Above Featured Image: The Parana River follows the border of Paraguay (to the north) and Argentina in South America. The Lagunas y Esteros del Ibera? wetlands lie to the south of the river and cover more than 7,456 square miles (about 12,000 square kilometers) in the Argentine province of Corrientes. The wetlands consist of marshes, swamps, and lagoons, of which nearly 60 percent are permanently inundated, and have remained largely untouched by human activity. This image was taken with the L5 TM sensor on Jan. 21, 1992. Lat/Long is -27.511/-56.849. Image courtesy of U.S. Geological Survey, Earth Resources Observation and Science Center.
DEAR COLLEAGUES,
Finally, after years of discussion and requests, with the official endorsement of the U.S. Intelligence Community announced at the GEOINT Symposium in April, the changing of DigitalGlobe’s commercial remote sensing license with NOAA seems inevitable. While not yet approved by The White House, this change would certainly benefit DigitalGlobe by allowing them to participate in the global marketplace by selling data with 25-cm resolution (vs. the current limit of 50-cm), primarily competing with Airbus Defence and Space and with the aerial photography companies.

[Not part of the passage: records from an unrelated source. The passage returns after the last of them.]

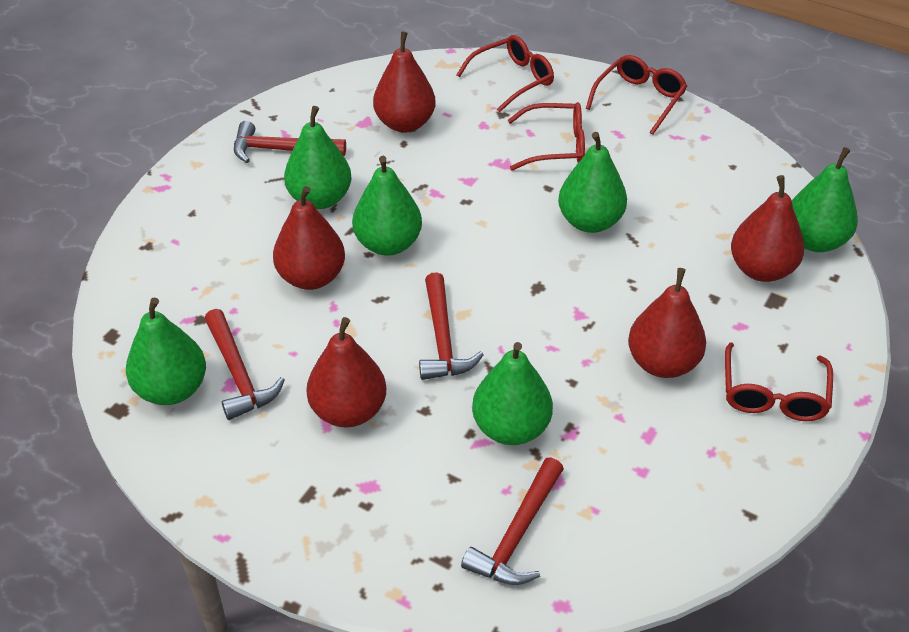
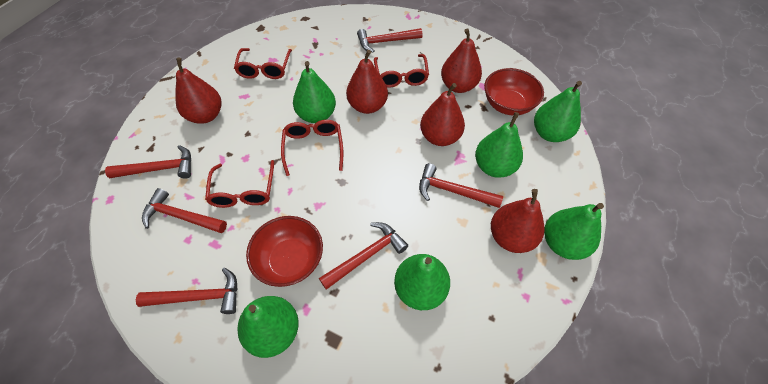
red bowl: 0 -> 2
red hammer: 4 -> 6

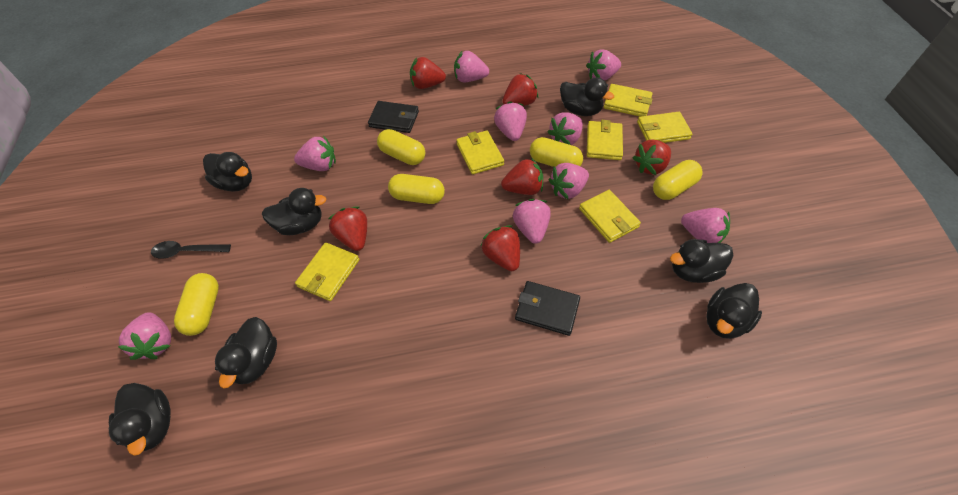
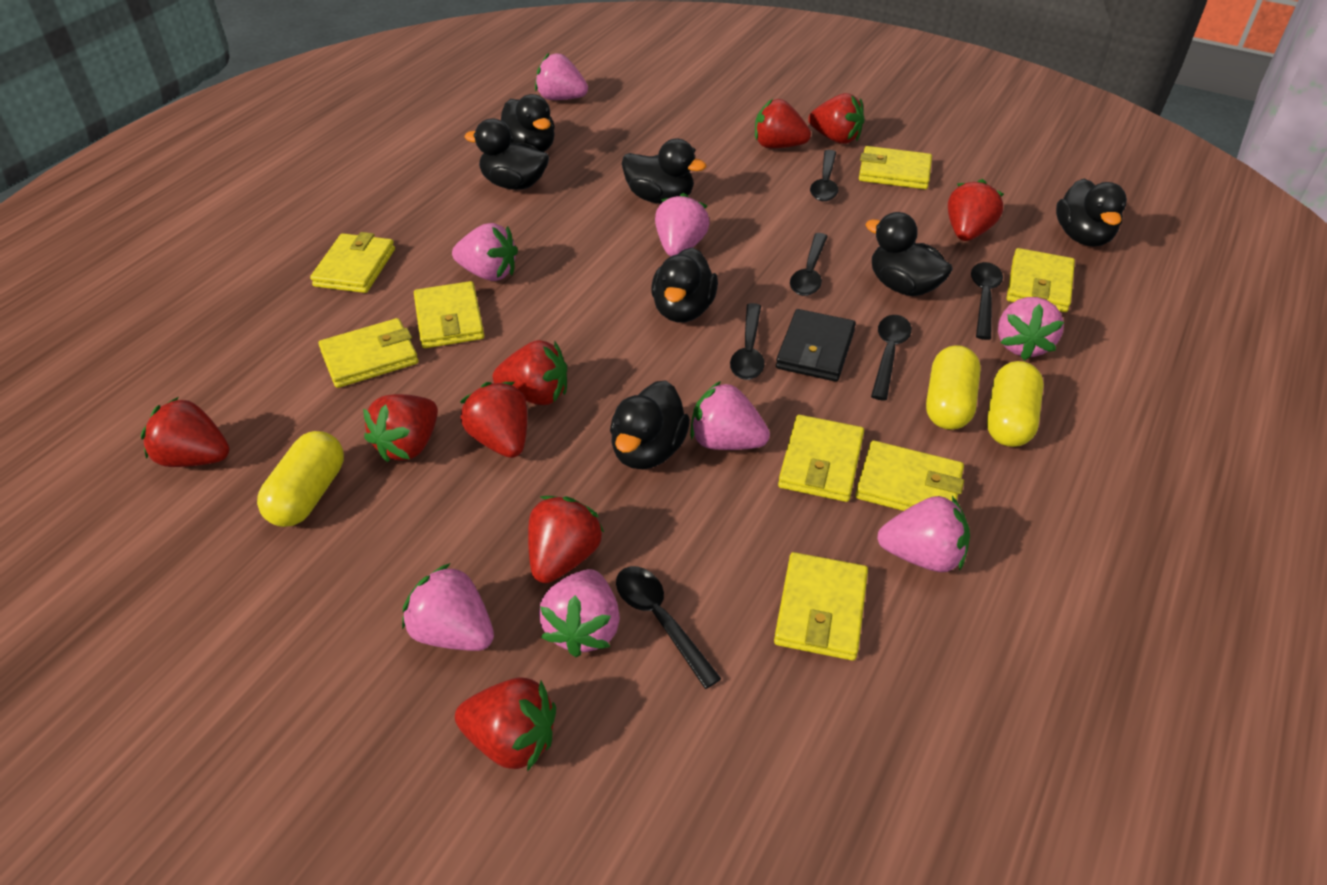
black spoon: 1 -> 6
black wallet: 2 -> 1
pink strawberry: 9 -> 8
red strawberry: 6 -> 9
yellow capsule: 5 -> 3
yellow wallet: 6 -> 8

As we continue covering The Age of Disruption and how companies are changing the economics of Earth observation, this issue features interviews with two smallsat companies, BlackBridge and Skybox. BlackBridge purchased the five-smallsat constellation of RapidEye in 2011, and has now completed the transition to include delivery on a cloud-based system with focus on multi-temporal change detection applications and broad-area mapping. This interview with CTO Scott Soenen and Sensors & Systems (our Location Media Alliance partner) in this article.
Skybox launched their first smallsat with the first commercial high-res video from space, plus electro-optical imaging, in November 2013. The company was founded by four students at Stanford University who met in a graduate-level class in 2008, where they wrote the first business plan for Skybox. Their story began there, and our story begins in this .

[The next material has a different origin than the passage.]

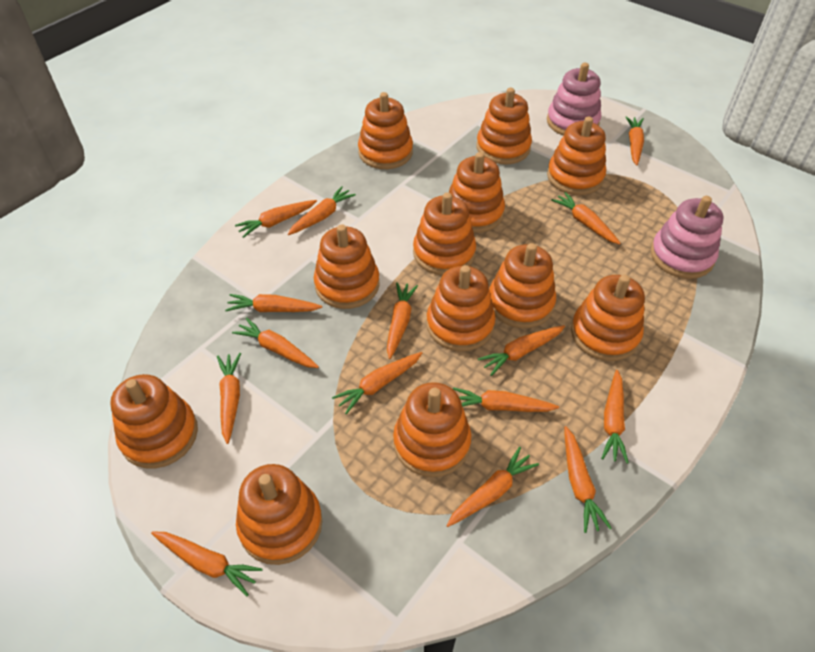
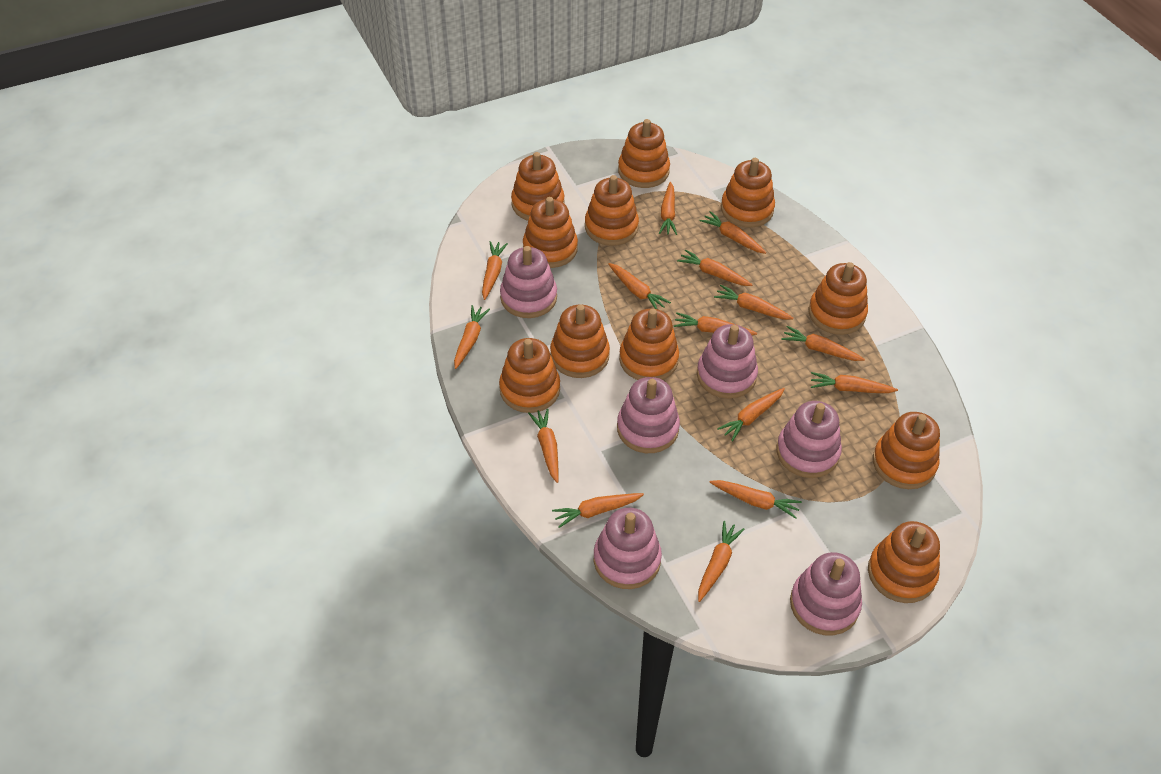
orange stacking toy: 12 -> 11
pink stacking toy: 2 -> 6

Interviews with both Planet Labs and PlanetiQ are coming up in our Summer issue.
“Calm technology” is a passion of Esri’s Amber Case, interviewed by Natasha Léger of LMA partner LBx Journal on page 40. Location data is at the heart of the connected world. Everything is connected. Calm technology offers ways for this to be more manageable for us, as humans.

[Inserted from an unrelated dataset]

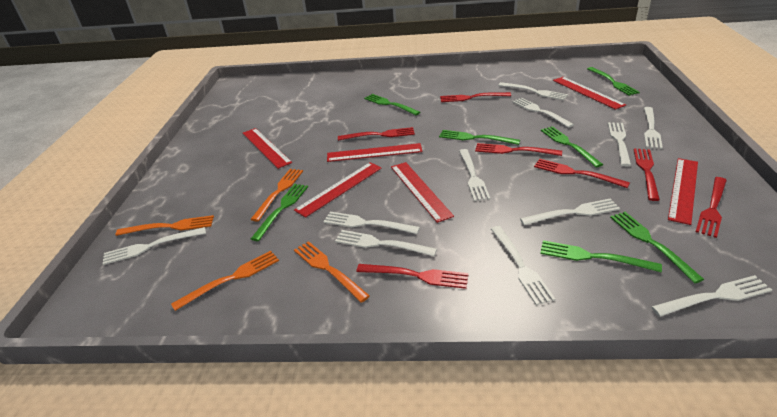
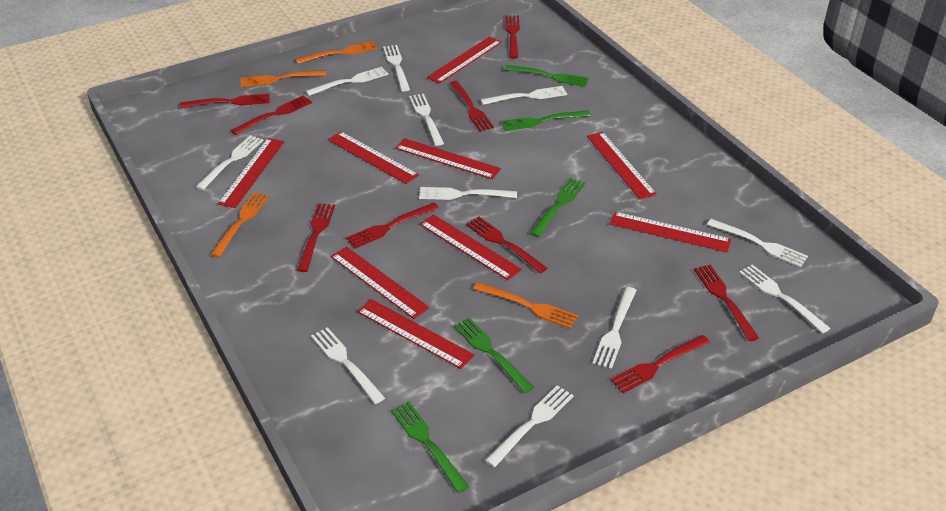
green fork: 7 -> 5
red fork: 7 -> 9
red ruler: 6 -> 9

We are privileged to publish a summary of Euroconsult’s first ever report on Earth Observation Data Distribution by Adam Keith, Director of Space and Earth Observation. Summarized are distribution mechanisms, such as partnering and forming alliances; geographic distribution of distributors; and factors influencing sales. The summary begins in this article. The full report is available for purchase on the Euroconsult website: here.
Airbus Defence and Space officially launched at the GEOINT Symposium the much-anticipated WorldDEM Digital Elevation Models of the entire Earth, after years of collecting radar data with twin satellites TerraSAR-X and TanDEM-X. We covered this in our Fall 2013 issue, which can be found here.
Hexagon has launched a new division, Hexagon Geospatial, after several acquisitions
of companies. Read about how The Netherlands, a country with unique geographic needs including much reclaimed land (polders), is using geospatial data, such as Nijmegen municipality, which is using geospatial tools and data for several projects, including moving from 2D to 3D for change detection. Many users of the data are non-GIS experts.
Working towards solving global problems is the Group on Earth Observations (GEO), to which the Secure World Foundation was elected as a Participating Organization, announced at the January 2014 GEO Ministerial Week in Geneva. Secure World Foundation held a workshop, “Disasters Risk Reduction and Earth Observations: A GEOSS (Global Earth Observation System of Systems) Perspective,” which brought together 15 speakers from around the world to share on advancing GEO goals, such as data sharing, user engagement, and space applications in service to humanity. More information can be found here, in the Secure World Foundation Forum.
The importance of the worldview that these companies and organizations provide is revealed in these words from Socrates:
“Humanity must rise above the earth, to the top of the atmosphere and beyond. For only then will we understand the world in which we live.”